━━━ The data

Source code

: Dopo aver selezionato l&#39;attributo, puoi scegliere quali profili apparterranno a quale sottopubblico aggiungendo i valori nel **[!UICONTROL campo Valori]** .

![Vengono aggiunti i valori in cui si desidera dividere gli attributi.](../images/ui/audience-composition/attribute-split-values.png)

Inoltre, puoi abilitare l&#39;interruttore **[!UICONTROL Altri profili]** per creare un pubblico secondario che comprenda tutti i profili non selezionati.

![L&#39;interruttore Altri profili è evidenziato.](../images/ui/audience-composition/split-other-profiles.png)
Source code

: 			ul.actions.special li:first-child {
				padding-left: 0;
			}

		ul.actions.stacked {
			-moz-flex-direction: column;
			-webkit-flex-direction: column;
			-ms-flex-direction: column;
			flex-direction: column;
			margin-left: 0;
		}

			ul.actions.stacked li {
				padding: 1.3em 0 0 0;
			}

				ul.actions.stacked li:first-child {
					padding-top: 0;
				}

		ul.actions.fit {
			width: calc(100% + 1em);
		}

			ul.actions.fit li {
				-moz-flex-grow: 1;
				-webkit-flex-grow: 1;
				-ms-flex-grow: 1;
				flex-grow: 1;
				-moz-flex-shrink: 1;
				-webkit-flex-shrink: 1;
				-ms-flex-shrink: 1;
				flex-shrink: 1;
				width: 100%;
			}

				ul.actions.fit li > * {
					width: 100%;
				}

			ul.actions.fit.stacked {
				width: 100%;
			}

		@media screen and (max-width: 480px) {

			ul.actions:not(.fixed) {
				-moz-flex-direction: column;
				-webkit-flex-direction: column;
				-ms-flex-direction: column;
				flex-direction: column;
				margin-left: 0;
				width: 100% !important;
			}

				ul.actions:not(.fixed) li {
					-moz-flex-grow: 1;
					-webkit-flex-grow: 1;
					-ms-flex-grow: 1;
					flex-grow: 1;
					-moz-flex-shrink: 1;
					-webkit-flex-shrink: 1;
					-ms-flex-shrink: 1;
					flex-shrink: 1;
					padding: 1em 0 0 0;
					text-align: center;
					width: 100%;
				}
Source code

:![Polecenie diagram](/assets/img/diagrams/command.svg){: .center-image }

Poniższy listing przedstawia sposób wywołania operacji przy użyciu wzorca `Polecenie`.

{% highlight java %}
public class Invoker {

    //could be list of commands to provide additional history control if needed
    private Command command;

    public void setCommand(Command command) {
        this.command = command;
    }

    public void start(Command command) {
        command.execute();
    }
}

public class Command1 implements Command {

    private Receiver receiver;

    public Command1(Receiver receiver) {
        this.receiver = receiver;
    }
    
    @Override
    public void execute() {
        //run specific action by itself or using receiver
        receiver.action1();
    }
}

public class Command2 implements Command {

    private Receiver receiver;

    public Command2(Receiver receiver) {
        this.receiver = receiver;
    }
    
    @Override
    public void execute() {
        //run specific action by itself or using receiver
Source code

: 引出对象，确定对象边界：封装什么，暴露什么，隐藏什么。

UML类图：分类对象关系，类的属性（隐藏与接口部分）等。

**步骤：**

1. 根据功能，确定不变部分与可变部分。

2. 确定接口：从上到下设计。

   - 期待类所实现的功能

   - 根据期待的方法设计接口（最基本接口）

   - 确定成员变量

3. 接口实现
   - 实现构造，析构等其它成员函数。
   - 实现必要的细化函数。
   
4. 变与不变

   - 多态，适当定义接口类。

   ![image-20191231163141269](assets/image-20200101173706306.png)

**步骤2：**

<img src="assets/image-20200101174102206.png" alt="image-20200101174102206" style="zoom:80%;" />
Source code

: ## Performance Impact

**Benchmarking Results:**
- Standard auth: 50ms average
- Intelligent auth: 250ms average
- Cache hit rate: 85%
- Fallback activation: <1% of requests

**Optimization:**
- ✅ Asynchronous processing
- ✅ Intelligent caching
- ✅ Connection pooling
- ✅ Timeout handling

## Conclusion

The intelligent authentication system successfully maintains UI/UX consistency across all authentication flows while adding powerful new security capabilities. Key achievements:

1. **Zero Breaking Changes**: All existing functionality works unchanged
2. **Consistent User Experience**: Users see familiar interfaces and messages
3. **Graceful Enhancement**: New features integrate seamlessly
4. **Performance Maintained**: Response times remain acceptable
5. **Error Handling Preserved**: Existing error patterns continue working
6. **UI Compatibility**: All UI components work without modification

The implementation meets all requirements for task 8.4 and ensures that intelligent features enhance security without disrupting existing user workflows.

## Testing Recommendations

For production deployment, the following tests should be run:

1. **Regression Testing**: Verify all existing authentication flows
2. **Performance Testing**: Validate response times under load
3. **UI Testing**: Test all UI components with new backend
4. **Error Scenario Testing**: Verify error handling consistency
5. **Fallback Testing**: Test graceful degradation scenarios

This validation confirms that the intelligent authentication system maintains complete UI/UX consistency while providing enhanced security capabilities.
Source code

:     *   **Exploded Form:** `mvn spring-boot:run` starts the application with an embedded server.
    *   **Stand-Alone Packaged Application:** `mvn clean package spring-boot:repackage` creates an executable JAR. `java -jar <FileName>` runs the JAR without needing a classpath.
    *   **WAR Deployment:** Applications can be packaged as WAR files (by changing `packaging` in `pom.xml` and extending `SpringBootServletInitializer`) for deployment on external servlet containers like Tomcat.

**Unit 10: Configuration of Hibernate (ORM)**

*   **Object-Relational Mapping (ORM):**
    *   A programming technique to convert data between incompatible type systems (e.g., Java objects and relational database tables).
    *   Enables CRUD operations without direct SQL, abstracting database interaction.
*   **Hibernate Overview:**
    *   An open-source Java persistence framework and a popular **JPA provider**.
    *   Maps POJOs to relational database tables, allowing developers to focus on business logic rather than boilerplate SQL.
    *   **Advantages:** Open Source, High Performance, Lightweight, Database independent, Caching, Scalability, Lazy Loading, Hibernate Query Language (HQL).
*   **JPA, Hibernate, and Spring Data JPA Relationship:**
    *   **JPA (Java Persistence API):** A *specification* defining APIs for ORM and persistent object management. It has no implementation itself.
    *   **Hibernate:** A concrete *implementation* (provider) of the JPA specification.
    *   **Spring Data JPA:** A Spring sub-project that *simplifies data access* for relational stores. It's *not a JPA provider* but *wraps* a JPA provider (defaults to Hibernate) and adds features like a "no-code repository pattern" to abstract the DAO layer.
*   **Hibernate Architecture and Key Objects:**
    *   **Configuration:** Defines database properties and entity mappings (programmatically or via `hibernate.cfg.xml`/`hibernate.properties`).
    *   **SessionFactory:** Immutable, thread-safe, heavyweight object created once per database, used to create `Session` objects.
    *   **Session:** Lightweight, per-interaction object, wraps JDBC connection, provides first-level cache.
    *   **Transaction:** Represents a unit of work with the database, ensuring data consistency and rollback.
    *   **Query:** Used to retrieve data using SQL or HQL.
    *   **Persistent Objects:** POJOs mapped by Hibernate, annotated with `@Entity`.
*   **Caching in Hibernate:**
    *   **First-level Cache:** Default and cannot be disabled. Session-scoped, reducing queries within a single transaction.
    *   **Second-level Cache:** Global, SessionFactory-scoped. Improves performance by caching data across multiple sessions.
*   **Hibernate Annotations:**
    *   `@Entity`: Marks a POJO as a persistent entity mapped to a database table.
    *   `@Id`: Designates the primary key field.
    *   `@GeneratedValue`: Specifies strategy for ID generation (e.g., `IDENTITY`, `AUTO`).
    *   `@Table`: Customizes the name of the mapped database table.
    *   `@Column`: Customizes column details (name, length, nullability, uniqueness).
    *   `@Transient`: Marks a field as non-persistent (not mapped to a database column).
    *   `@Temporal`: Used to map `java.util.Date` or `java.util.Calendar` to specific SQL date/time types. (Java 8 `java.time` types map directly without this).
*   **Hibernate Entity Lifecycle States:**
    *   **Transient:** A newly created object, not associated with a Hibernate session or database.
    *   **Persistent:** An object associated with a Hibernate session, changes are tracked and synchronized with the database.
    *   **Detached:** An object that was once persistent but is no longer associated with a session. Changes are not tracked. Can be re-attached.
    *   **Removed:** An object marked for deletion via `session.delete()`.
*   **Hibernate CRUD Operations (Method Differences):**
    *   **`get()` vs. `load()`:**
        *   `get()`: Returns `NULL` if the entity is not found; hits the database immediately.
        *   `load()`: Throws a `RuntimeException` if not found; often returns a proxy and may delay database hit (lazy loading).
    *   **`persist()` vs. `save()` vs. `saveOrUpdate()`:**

━━━━━━

### Your assignment
Find each of the lines above that contains the word "across" and copy those lines out. Letter case matters.

### Answer
The intelligent authentication system successfully maintains UI/UX consistency across all authentication flows while adding powerful new security capabilities. Key achievements:
    *   **Second-level Cache:** Global, SessionFactory-scoped. Improves performance by caching data across multiple sessions.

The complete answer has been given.